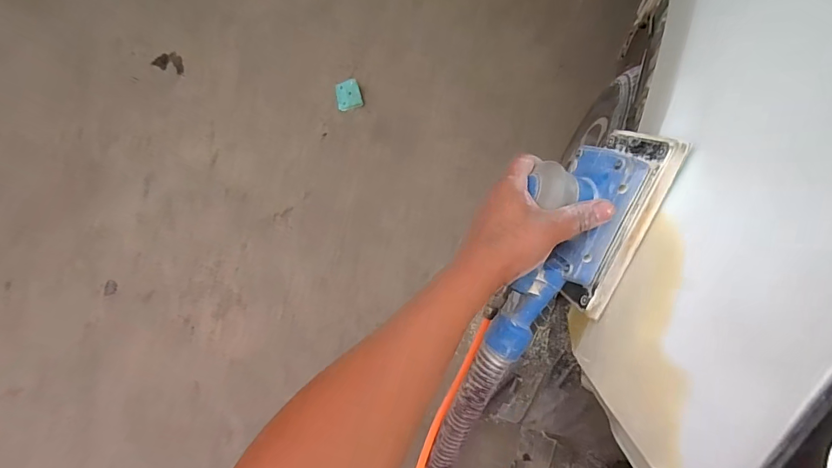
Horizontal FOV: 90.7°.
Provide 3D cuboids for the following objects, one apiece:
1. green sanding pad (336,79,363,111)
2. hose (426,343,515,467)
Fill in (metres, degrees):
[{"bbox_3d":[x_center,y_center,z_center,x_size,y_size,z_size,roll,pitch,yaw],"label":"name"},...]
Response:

--

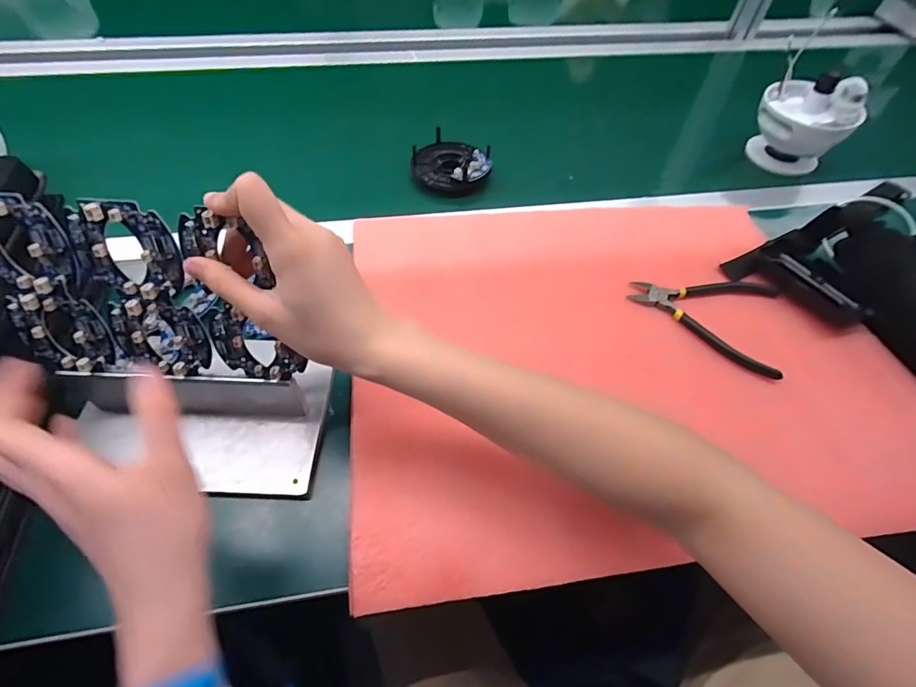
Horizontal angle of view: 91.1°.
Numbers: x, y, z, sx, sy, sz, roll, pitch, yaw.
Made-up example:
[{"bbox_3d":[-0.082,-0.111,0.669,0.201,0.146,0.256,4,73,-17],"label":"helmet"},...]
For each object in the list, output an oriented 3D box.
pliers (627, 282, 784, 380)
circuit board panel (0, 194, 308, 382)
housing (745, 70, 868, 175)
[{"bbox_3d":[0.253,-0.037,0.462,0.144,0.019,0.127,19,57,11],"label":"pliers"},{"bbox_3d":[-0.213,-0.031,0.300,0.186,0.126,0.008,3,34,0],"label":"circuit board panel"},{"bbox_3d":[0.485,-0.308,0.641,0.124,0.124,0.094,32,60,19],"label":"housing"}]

PROBLEM TO WORK ON:
Determine how many of the lines above hold the word "pitch", and output that number by itself.

ANSWER SPACE:
2